London: Financial firms could be forced to tape deals transacted over a mobile phone from late next year but the measure may depend on other countries following suit to avoid loopholes, Britain’s market watchdog said on Thursday.
European Union states have different regimes for handling dealer conversations which could make it easy for abuse to take place in a less regulated country. The United States does not require taping.
“There is potential for gaming,” Stephen Hanks, a policy manager at the Financial Services Authority said.
“The European Union is now looking at harmonising the rules,” he told reporters at a roundtable organised by Research in Motion.
Jocelyn McCafferty of the FSA investments policy unit said it was unlikely any future EU decision would force the watchdog to alter its plans.
The watchdog has required firms to record conversations on fixed-line telephones for the last year. Mobile phones had been excluded, but the regulator said technology had advanced enough to include them and remove a loophole in the rules.
Hanks said the FSA would be looking for evidence that firms were trying to complete some deals outside Britain. Sanctions for breach of the proposed rule would range from public censure to a fine of an individual or firm.

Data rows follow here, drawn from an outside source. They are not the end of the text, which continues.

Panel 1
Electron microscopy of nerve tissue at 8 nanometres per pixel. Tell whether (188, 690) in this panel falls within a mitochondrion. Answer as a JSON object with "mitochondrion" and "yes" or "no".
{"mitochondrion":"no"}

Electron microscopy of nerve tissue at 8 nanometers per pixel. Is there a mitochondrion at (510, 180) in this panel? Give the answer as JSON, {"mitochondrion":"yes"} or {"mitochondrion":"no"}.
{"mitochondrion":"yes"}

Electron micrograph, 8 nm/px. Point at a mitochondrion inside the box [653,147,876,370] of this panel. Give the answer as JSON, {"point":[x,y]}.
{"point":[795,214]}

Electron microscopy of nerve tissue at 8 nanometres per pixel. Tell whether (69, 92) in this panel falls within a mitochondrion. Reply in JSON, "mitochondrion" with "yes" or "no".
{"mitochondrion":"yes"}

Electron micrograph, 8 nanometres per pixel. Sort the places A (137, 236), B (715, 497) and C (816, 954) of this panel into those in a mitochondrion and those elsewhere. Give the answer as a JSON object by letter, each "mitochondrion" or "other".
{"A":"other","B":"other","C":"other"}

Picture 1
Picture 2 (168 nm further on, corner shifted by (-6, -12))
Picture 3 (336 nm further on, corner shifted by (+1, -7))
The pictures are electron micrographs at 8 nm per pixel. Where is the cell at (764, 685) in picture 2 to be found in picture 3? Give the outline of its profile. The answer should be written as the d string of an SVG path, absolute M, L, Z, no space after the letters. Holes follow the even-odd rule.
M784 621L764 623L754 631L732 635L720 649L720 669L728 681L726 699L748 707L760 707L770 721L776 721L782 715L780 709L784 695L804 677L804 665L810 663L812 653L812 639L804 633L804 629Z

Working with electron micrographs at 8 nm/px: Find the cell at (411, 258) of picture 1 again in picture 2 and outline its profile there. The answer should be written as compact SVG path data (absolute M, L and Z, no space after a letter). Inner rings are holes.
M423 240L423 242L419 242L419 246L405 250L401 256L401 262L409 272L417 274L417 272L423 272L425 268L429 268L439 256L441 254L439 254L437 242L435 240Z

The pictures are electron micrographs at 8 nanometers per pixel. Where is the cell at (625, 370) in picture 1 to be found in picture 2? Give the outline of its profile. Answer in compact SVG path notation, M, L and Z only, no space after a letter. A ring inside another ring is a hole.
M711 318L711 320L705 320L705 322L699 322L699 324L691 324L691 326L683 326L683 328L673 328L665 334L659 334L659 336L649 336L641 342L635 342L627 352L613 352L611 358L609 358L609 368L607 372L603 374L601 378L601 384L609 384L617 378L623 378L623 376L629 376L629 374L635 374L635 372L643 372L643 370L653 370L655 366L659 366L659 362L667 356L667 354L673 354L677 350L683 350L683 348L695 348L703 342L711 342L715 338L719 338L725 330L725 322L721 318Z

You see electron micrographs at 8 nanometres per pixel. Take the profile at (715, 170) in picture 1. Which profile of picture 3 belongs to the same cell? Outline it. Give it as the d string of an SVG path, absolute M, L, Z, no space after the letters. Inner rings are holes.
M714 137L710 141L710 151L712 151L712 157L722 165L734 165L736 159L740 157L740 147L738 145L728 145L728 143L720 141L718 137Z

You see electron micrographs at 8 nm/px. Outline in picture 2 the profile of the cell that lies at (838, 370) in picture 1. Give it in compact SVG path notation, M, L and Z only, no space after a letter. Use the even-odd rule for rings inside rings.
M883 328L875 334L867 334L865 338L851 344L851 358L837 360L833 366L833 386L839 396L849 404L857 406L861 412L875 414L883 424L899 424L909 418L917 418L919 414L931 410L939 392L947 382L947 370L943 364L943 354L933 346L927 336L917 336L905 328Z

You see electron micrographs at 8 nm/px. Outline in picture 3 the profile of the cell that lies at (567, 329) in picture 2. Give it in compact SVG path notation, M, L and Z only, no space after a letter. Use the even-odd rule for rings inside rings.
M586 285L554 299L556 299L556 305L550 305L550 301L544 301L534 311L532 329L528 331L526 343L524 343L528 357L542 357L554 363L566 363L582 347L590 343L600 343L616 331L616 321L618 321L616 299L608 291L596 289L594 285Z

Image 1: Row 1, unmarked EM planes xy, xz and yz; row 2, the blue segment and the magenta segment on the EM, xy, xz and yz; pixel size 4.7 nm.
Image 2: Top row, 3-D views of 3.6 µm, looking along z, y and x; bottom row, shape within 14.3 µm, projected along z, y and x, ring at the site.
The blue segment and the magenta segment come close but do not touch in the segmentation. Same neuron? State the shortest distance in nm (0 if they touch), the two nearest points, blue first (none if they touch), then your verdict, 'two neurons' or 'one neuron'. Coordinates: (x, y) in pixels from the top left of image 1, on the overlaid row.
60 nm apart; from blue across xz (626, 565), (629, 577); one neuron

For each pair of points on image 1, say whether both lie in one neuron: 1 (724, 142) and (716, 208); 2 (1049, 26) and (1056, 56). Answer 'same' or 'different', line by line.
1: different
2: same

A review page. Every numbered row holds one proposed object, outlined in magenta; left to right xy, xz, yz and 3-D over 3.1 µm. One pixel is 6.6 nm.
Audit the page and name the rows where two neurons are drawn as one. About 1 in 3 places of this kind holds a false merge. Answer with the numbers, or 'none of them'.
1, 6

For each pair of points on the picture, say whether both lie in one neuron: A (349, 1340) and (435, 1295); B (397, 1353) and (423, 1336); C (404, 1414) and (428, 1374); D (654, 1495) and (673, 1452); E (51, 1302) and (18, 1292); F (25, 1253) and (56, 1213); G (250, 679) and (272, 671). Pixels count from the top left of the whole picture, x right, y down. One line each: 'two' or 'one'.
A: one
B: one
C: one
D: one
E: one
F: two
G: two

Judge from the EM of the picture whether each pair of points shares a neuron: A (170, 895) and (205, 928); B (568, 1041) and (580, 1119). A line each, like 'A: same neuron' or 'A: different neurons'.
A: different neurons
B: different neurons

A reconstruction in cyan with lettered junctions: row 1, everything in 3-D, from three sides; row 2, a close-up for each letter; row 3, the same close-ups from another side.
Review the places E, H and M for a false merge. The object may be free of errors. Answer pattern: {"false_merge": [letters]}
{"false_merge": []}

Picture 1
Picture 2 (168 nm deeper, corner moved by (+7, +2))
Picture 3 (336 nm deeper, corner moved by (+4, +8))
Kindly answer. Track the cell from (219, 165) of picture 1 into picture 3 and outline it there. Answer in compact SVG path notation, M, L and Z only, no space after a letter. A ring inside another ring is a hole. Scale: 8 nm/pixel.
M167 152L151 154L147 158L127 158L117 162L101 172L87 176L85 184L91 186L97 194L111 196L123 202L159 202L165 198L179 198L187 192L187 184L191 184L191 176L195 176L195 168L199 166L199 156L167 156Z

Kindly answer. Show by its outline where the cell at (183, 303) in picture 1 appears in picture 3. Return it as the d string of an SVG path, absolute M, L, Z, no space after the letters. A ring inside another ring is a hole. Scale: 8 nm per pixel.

The FSA said in March it wants to tape all “relevant communications” carried out by staff on company-issued cellphones or other mobile handheld electronic communication devices.
Roger Tym of Lovells lawfirm said the measure raised territorial issues such as when a UK registered trader is abroad when concluding a transaction with a client over a mobile phone.
“There are benefits such as making traders more mobile, having a better trail to fight claims from clients, and it would discourage employees from abusing a company phone,” Tym said.
Hanks said some investment banks have already banned the use of mobile phones on trading floors and it was not clear if this ban would be lifted if the new rule is introduced.
The widening of the telephone recording rule to include mobile calls would cover about 16,000 phones and would cost the industry about £11 million to set up, and about £18 million a year to maintain, the FSA has estimated.
Records of the conversations taped from fixed and mobile calls would have to be kept for six months.
The FSA’s latest insider dealing cases date back several years but Hanks said that typically abuse is spotted in time to allow tapes of conversations to be seized early on in a probe.
Firms should take “reasonable steps” to ensure bankers and traders do not carry out such communication on private phones, which cannot be recorded for privacy reasons, the FSA has said.